Hydrogen is delivered at a standard pressure of 350 bar (for buses, trucks, forklifts and small passenger cars) and 700 bar (larger passenger cars). On average, about 4 to 5 kg of hydrogen is delivered to passenger cars and about 20 to 40 kg to buses or trucks.

According to the widely used SAE J2601 (Fueling Protocols for Light Duty Gaseous Hydrogen Surface Vehicles) and J-2601-2 (Fueling Protocol for Gaseous Hydrogen Powered Heavy Duty Vehicles) protocols, there are three different refueling options, each with its own maximum refueling rate and need for pre-cooling. Slow refueling allows a maximum filling rate of 30 g/s (1.8 kg/min), normal refueling goes up to 60 g/s (3.6 kg/min) and fast refueling allows a maximum filling rate of 120 g/s (7.2 kg/min). However, it is noted that the average filling rate is usually lower, and depends on several parameters including the volume of medium pressure and high pressure buffers at the station and the frequency with which vehicles come to refuel.

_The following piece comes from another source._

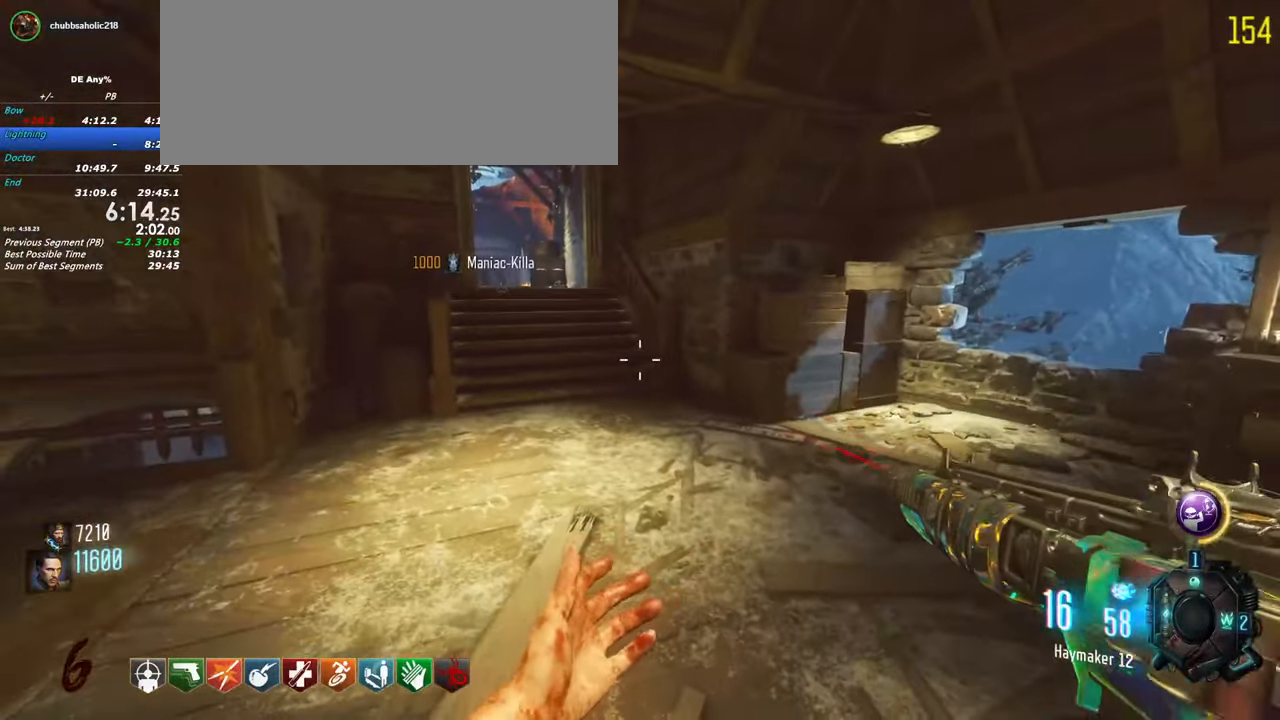
{"keys": [], "events": [[33, "w", "down"], [267, "w", "up"]]}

For delivery of hydrogen at 350 or 700 bar to passenger cars, among other things, filling guns are used with an internal diameter of 4 mm in combination with a delivery hose with an internal diameter of 6 mm. For delivery of hydrogen at 350 bar to buses and trucks, filling guns with an internal diameter of 8 and 12 mm are used, among other things, in combination with a delivery hose with an internal diameter of 6 mm.

Finally, hydrogen refueling stations typically follow the protocol SAE J2799 regarding hardware and software communications between the vehicle and the dispenser/station (SAE J2799 - Hydrogen Surface Vehicle to Station Communications Hardware and Software).

A hydrogen stack has an operating pressure just above atmospheric pressure. A hydrogen tank therefore has a pressure regulator that brings the pressure down to about 10 bar, after which a second pressure regulator brings it down further.
Such a pressure regulator is called an on-tank valve and not only brings down the pressure, but also has various safety systems and systems to measure pressure, temperature and flow. In addition, the regulator must provide functions to depressurize the system for vehicle maintenance.

So an on-tank valve is a complex piece of engineering. And with a working pressure of 700 bar, it is even more of a challenge.
Several manufacturers are developing them, but until 2024 there are no systems on the market that are truly leak-proof and fail-safe at 700 bar operating pressure. In cooperation with Poppe + Potthoff, however, Teesing has developed an on-tank valve that will be on the market in 2024.
Germany's Poppe + Potthoff specializes in vehicle systems for extremely high operating pressures. Common rail diesel sytems, for example, also operate under a working pressure of around 1,500 bar.

Liquid hydrogen for mobility

If we want to grow to a really high energy density, liquid hydrogen is an option. That high energy density is required if we want to power heavy vehicles, ships and aircraft with hydrogen. This means a cryogenic system, where although the pressure is not high (a few bars), the temperature is incredibly low, similar to liquid nitrogen. This type of system is being developed by Airbus, among others. The weight of the hydrogen tank is therefore a challenge. The solution direction being sought are tanks made of carbon fiber laminated with aluminum or aluminum welded double-walled tanks with vacuum insulation. To keep the weight of the entire system as low as possible, the piping and fittings are also made of aluminum. Teesing is the only supplier who develops and supplies this type of couplings. For the development of this type of system, Teesing is collaborating with the Delft University of Technology, Aerospace to arrive at a protoype aircraft that can fly from Amsterdam to London (AeroDelft).